Task directions → Copy each line below that includes "with".

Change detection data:

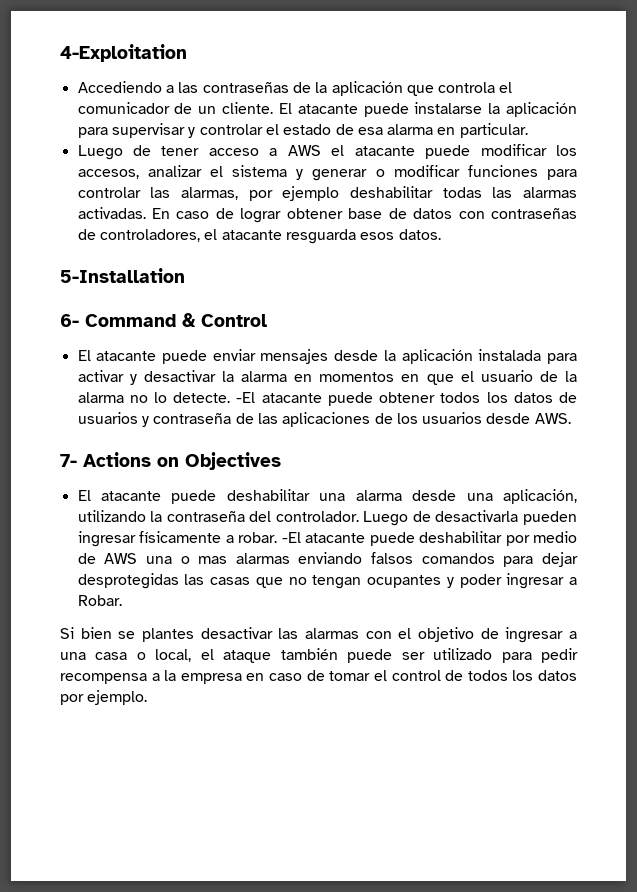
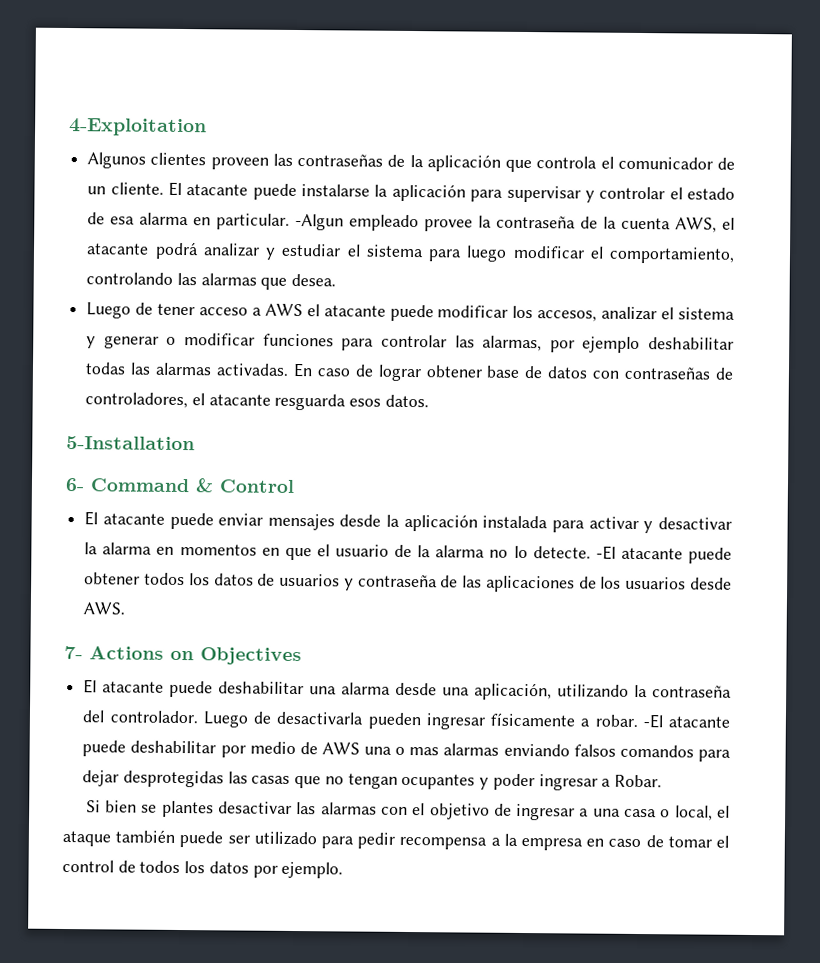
[77,81,174,93] Accediendo a -> [87,152,269,170] Algunos clientes proveen
(528, 130) none -> [295,213,736,233] [86,241,735,264] [86,272,337,290] -Algun empleado provee la contraseña de la cuenta AWS, el atacante podrá analizar y estudiar el sistema para luego modificar el comportamiento, controlando las alarmas que desea.

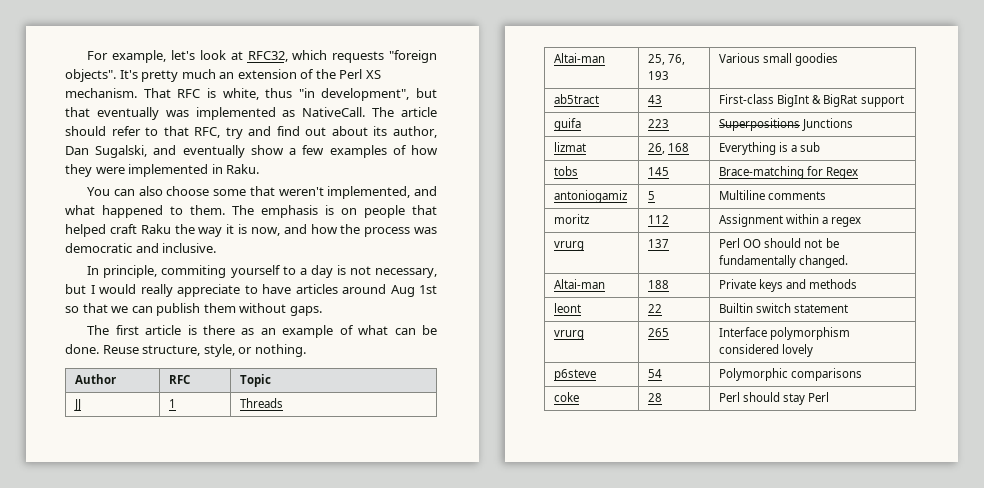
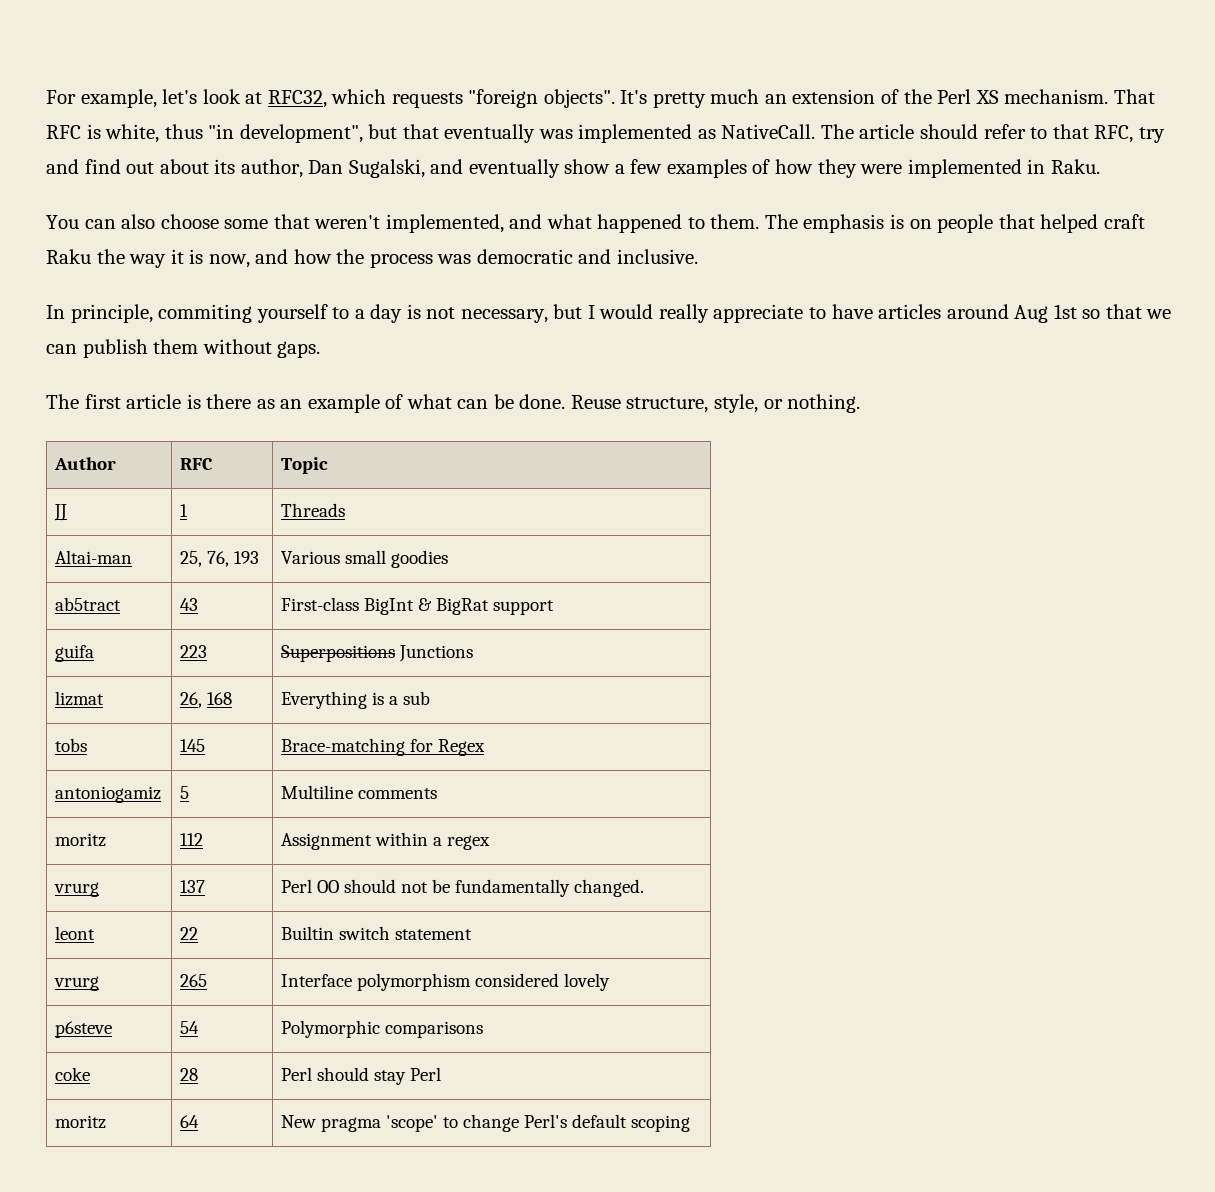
[554,279,606,289] [648,280,670,289] [719,279,858,292] // Altai-man | 188 | Private keys and methods -> (645, 888) none
(830, 397) none -> [55,1115,107,1129] [180,1115,200,1128] [281,1114,690,1132] // moritz | 64 | New pragma 'scope' to change Perl's default scoping

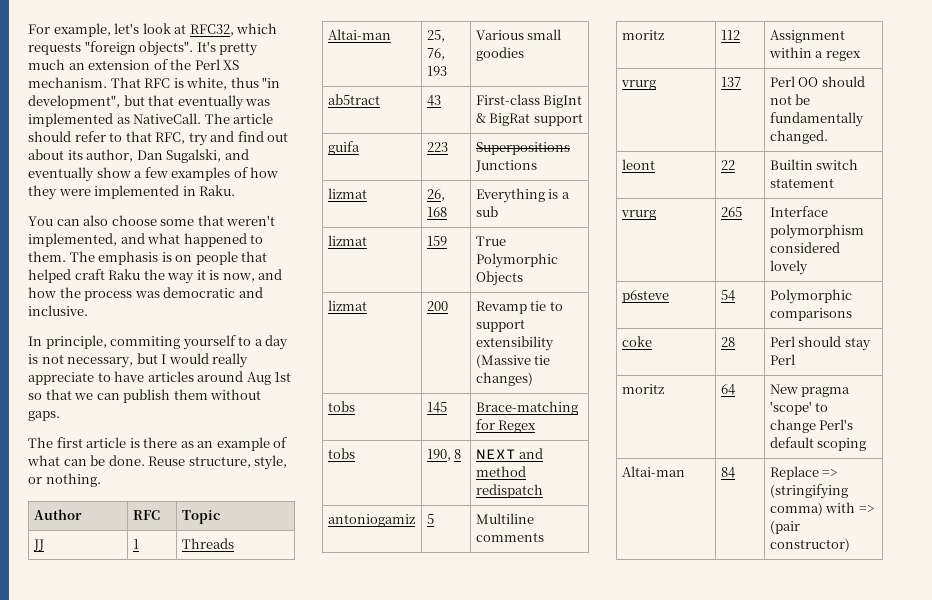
(431, 698) none -> [327,235,367,246] [426,236,447,246] [475,236,506,246] [475,253,558,268] [475,271,523,286] [327,300,367,311] [426,301,448,311] [475,301,563,314] [475,319,525,332] [475,336,554,351] [475,354,551,368] [475,372,533,386] // lizmat | 159 | True Polymorphic Objects // lizmat | 200 | Revamp tie to support extensibility (Massive tie changes)
(486, 747) none -> [327,448,355,459] [426,449,462,461] [475,448,544,459] [475,466,526,477] [475,484,543,498] // tobs | 190, 8 | NEXT and method redispatch
(690, 1123) none -> [621,466,685,477] [720,467,735,478] [769,466,839,480] [769,484,848,499] [769,502,875,516] [769,520,800,534] [769,538,850,552] // Altai-man | 84 | Replace => (stringifying comma) with => (pair constructor)

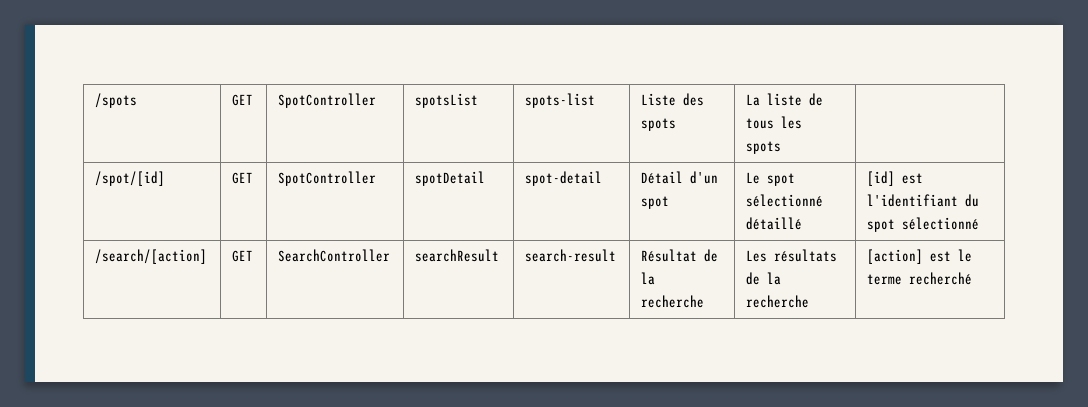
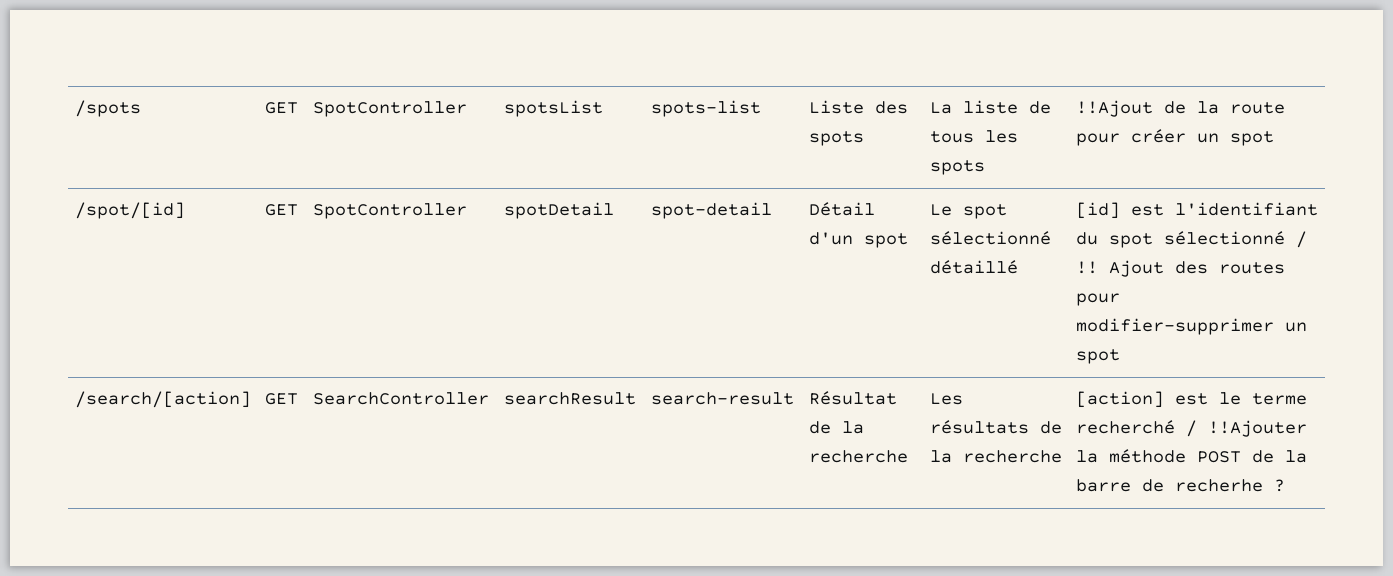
(782, 147) none -> [1075,100,1285,117] [1075,129,1274,146] !!Ajout de la route pour créer un spot
(980, 223) none -> [1295,231,1307,248] [1075,260,1285,277] [1075,293,1120,306] [1075,318,1307,335] [1075,349,1120,364] / !! Ajout des routes pour modifier-supprimer un spot
(973, 278) none -> [1185,420,1307,437] [1075,449,1307,463] [1075,479,1285,492] / !!Ajouter la méthode POST de la barre de recherhe ?

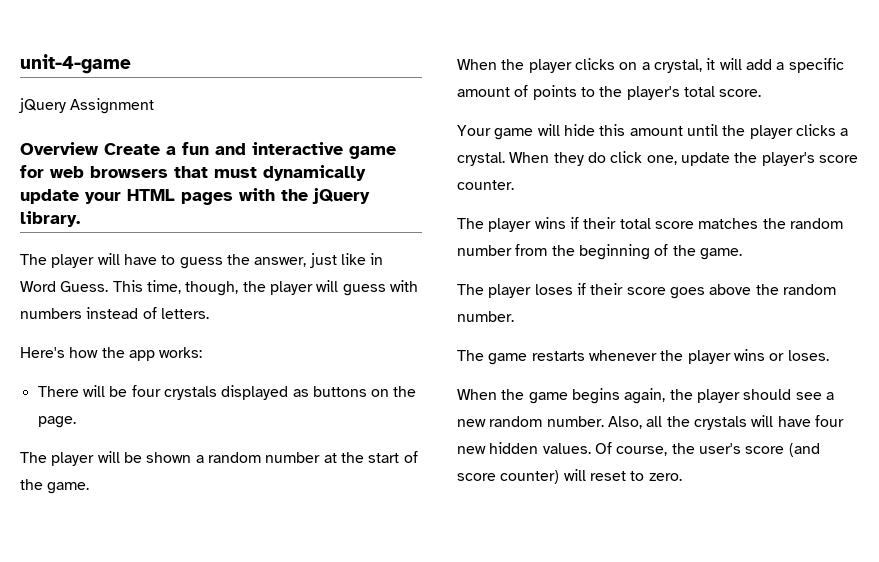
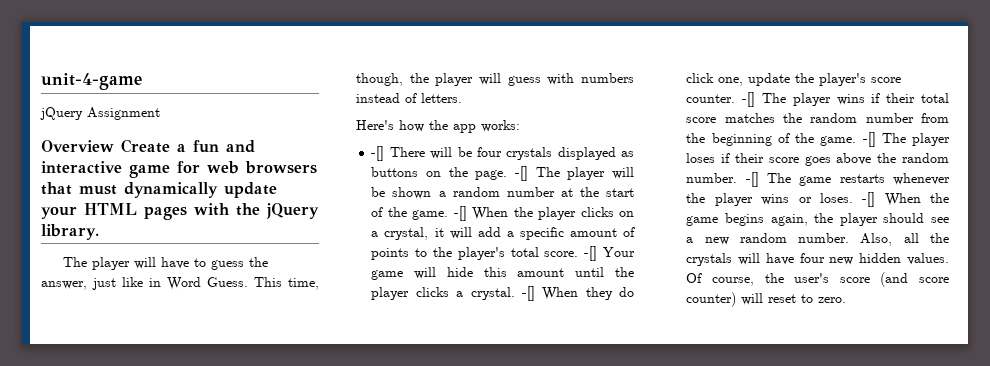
(203, 352) none -> [371,146,385,161] -[]
(76, 422) // -> [515,166,529,181] -[]
(90, 488) // -> [453,206,467,221] -[]
(762, 93) // -> [584,246,598,261] -[]
(505, 159) none -> [521,286,535,301] -[]
(514, 185) // -> [742,92,756,107] -[]
(742, 254) // -> [862,132,876,147] -[]
(514, 316) // -> [745,172,759,187] -[]
(829, 355) // -> [862,192,876,207] -[]

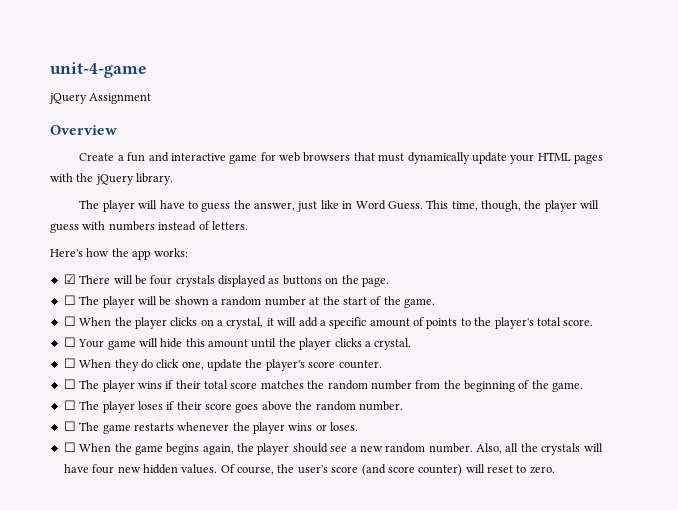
(114, 146) none -> (117, 130) //
[371,146,385,161] -[] -> [63,274,76,284] ☑
[515,166,529,181] -[] -> [63,295,76,305] // ☐
[453,206,467,221] -[] -> [63,316,76,326] // ☐
[584,246,598,261] -[] -> [63,337,76,347] // ☐
[521,286,535,301] -[] -> [63,358,76,368] // ☐
[742,92,756,107] -[] -> [63,379,76,389] // ☐
[862,132,876,147] -[] -> [63,400,76,410] // ☐
[745,172,759,187] -[] -> [63,421,76,431] // ☐
[862,192,876,207] -[] -> [63,442,76,452] // ☐

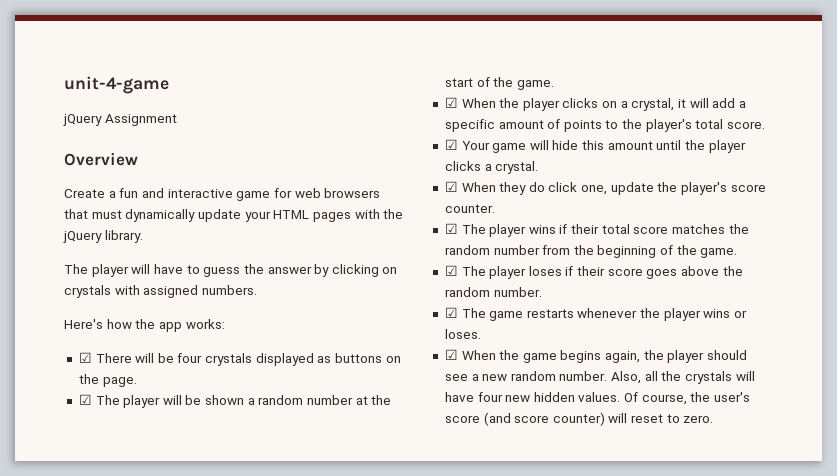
[254,200,600,212] [50,221,248,233] answer, just like in Word Guess. This time, though, the player will guess with numbers instead of letters. -> [267,264,398,277] [64,285,257,298] answer by clicking on crystals with assigned numbers.
[63,295,76,305] ☐ -> [78,394,92,405] ☑
[63,316,76,326] ☐ -> [444,97,458,108] ☑
[63,337,76,347] ☐ -> [444,139,458,150] ☑
[63,358,76,368] ☐ -> [444,181,458,192] ☑
[63,379,76,389] ☐ -> [444,223,458,234] ☑
[63,400,76,410] ☐ -> [444,265,458,276] ☑
[63,421,76,431] ☐ -> [444,307,458,318] ☑
[63,442,76,452] ☐ -> [444,349,458,360] ☑

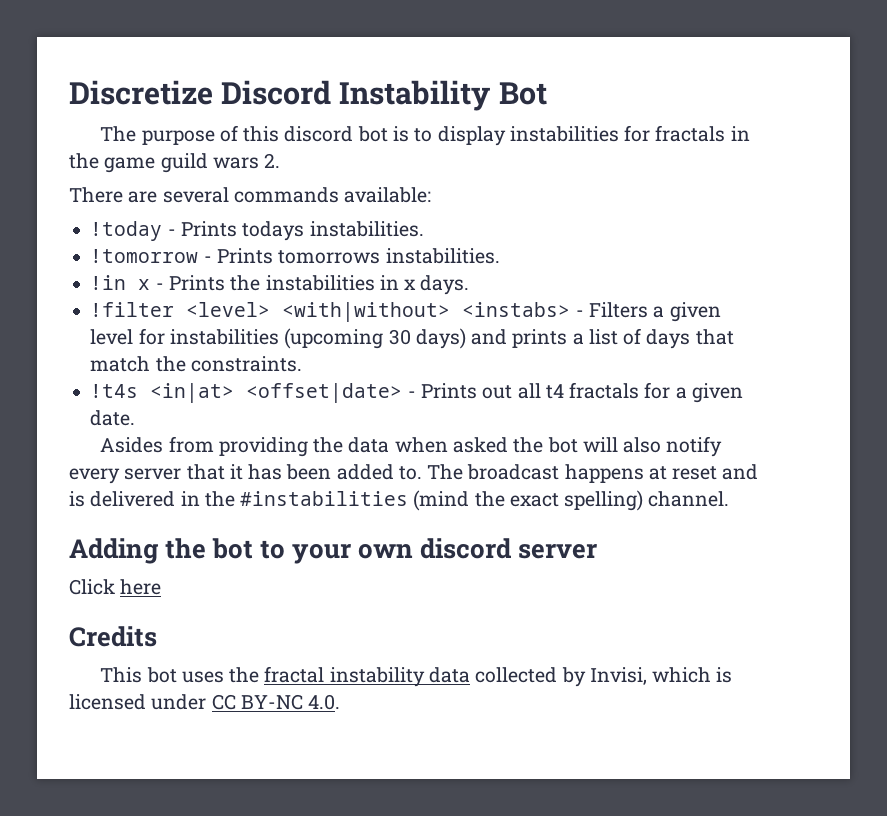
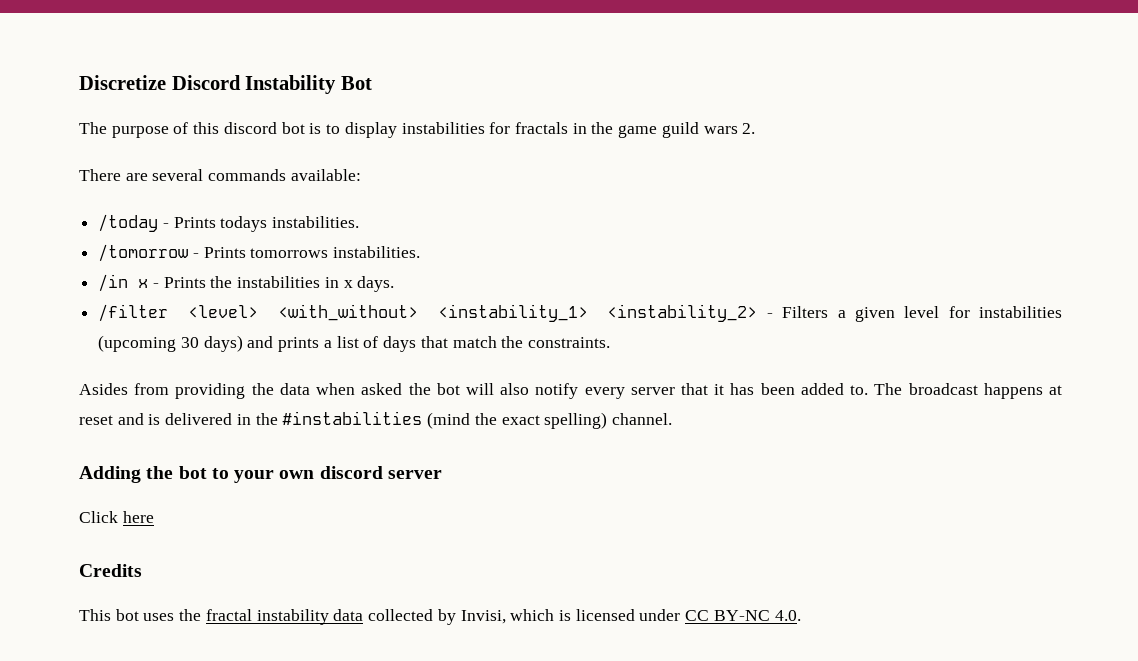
[90,221,163,241] !today -> [98,214,159,232] /today
[90,249,199,263] !tomorrow -> [98,244,189,262] /tomorrow
[90,275,127,290] !in -> [98,274,129,292] /in
[90,302,571,322] !filter <level> <with|without> <instabs> -> [98,304,758,322] /filter <level> <with_without> <instability_1> <instability_2>
[90,382,743,403] [90,410,136,426] // !t4s <in|at> <offset|date> - Prints out all t4 fractals for a given date. -> (610, 342) none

Written solution →
(690, 1123) none -> [621,466,685,477] [720,467,735,478] [769,466,839,480] [769,484,848,499] [769,502,875,516] [769,520,800,534] [769,538,850,552] // Altai-man | 84 | Replace => (stringifying comma) with => (pair constructor)
[254,200,600,212] [50,221,248,233] answer, just like in Word Guess. This time, though, the player will guess with numbers instead of letters. -> [267,264,398,277] [64,285,257,298] answer by clicking on crystals with assigned numbers.
[90,302,571,322] !filter <level> <with|without> <instabs> -> [98,304,758,322] /filter <level> <with_without> <instability_1> <instability_2>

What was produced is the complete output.